Influence of Molecular Weight on Self-Organization, Uniaxial Alignment, and Surface Morphology of Hairy-Rodlike Polyfluorene in Thin Films

We present investigations of the self-organized structure, overall uniaxial alignment, and larger-scale interface morphology in thin films of low-molecular-weight hairy-rodlike,pi-conjugated poly(9,9-bis(ethylhexyl)-fluorene2-7-diyl), (LMW-PF2/6) (M-n = 7600 g/mol) and a comparison of high-molecular-weight PF2/6 (HMW-PF2/ 6) (M-n = 150 000 g/mol). Photoabsorption, grazing-incidence X-ray diffraction, small/wide-angle X-ray scattering. and X-ray reflectivity methods have been used. The experiments have been supported by molecular mechanics-calculated molecular structure and recursively simulated reflectivity curves and discussed in terms of the semiquantitative theoretical analysis of the self-organization of hairy-rodlike polymers.

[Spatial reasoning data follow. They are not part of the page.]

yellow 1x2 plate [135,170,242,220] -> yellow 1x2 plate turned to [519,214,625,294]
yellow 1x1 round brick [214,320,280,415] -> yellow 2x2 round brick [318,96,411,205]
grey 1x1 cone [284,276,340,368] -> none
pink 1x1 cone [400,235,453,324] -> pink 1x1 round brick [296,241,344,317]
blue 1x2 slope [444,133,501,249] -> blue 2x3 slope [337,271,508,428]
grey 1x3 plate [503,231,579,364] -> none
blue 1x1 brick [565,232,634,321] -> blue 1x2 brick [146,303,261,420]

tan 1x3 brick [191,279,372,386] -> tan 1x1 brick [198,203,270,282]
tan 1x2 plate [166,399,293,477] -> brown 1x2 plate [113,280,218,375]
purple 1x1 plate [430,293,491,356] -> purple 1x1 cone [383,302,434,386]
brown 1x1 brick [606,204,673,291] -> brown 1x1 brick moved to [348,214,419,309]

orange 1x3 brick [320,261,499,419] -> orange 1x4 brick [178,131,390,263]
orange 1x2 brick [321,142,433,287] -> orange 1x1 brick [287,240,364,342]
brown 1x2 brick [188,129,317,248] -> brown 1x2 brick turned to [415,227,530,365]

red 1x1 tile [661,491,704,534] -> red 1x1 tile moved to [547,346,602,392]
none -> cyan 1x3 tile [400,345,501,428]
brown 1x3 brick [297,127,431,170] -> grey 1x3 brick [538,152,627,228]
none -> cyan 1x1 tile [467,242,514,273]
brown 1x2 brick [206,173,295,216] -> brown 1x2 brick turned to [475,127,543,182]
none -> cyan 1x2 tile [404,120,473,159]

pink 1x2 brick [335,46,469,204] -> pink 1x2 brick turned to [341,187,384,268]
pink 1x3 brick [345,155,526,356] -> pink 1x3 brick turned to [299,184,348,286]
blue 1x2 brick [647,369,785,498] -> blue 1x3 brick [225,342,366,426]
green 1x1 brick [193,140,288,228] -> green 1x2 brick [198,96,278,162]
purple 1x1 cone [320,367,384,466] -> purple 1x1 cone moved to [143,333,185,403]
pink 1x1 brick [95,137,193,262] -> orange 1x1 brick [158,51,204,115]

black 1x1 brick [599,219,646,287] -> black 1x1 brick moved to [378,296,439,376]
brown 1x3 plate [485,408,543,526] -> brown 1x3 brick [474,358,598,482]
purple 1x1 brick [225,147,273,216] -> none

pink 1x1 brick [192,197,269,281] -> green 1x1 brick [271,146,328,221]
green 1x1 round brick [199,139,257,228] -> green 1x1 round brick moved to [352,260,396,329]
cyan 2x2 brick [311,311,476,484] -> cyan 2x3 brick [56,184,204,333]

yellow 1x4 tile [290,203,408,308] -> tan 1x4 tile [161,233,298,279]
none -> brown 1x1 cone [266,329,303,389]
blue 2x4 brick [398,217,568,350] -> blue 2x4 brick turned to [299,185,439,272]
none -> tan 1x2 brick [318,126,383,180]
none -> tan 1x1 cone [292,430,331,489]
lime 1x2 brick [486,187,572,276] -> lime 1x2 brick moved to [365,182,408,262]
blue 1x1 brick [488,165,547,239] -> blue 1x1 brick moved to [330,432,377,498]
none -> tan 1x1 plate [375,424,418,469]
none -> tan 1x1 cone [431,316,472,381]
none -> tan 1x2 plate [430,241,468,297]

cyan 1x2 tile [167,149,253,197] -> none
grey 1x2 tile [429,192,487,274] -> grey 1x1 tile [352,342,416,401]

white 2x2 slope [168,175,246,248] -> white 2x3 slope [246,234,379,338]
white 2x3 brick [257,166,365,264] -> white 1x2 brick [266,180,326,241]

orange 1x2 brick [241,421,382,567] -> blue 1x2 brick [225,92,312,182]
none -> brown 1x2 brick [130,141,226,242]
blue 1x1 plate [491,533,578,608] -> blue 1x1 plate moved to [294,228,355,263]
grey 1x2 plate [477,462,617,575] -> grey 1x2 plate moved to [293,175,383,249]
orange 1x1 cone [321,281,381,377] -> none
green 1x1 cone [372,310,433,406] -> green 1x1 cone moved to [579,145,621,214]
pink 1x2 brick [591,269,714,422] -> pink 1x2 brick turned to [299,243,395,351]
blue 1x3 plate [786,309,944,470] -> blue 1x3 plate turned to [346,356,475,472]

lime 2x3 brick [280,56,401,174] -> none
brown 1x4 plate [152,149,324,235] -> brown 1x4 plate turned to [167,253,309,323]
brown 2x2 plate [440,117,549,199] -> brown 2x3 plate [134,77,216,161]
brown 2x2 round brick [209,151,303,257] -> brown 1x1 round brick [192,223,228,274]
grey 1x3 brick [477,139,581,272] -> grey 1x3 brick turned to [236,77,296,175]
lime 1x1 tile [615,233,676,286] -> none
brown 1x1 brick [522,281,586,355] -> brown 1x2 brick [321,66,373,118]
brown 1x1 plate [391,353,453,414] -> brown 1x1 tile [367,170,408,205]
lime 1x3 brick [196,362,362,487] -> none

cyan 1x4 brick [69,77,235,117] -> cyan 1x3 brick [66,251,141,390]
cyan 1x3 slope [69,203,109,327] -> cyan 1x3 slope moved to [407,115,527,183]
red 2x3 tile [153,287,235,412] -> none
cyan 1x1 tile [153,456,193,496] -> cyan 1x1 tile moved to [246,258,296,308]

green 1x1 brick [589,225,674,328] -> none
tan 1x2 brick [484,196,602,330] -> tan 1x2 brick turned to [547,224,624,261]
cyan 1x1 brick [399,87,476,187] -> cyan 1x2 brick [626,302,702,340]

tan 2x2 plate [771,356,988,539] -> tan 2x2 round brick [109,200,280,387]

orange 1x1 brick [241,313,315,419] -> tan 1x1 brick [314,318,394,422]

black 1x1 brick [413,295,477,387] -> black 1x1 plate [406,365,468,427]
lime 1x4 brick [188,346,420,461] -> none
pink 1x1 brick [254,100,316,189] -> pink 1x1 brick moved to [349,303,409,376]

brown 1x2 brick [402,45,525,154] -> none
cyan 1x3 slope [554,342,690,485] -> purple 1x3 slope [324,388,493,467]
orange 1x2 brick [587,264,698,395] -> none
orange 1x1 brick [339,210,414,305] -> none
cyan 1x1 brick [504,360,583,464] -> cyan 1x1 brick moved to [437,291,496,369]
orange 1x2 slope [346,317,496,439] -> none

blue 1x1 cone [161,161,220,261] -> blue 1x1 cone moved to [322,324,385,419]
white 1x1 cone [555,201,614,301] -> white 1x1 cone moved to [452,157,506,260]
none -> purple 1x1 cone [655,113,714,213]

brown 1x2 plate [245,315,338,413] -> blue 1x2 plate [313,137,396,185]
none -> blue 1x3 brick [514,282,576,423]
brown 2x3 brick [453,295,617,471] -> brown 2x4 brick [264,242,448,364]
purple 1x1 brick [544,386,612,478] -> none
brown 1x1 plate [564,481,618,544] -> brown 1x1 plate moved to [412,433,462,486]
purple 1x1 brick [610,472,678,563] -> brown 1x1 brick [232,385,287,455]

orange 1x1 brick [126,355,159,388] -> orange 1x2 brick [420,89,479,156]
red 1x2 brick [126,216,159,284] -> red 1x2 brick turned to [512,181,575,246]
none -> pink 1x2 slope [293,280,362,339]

As with HMW-PF2/6. LMW-PF2/6 is found to be a thermotropic liquid crystal consisting of rodlike 5/2 helices. Blue photoluminescence with an absolute photoluminescence quantum yield of 32% in the solid films is observed. After thermotropic alignment on rubbed substrates, considerably higher dichroic ratios in absorption, >10, are found, indicating a far higher degree of axial alignment compared to the similarly processed HMW-PF2/ 6. The degree of spatial order has been found to be high along the rubbing direction, the z axis but, in contrast to HMW-PF2/6, the structure perpendicular to the z axis on the (ab0) plane is observed to be less ordered, and no multiple orientation (Knaapila, M.; Lyons, B. P.; Kisko, K.; Foreman, J. P.; Vainio, U.; Mihaylova, M.; Seeck, O. H.; Palsson, L.-O.; Serimaa, R.; Torkkeli, M.; Monkman, A. P. J. PhYs. Chem. B 2003, 107, 12425-12430) is seen. Both in bulk and in thin aligned films, LMW-PF2/6 is suggested to approach a nematic instead of a well-defined hexagonal structure. These findings are in agreement with the presented theoretical arguments. LMW-PF2/6 is also shown to form well-developed larger-scale morphology and surface roughness below 2 nm in films over the thickness range from 20 to 200 nm. There is also a difference in macroscopic texture in polarized micrographs between these materials, but the influence of the molecular weight cannot be rigorously established at present.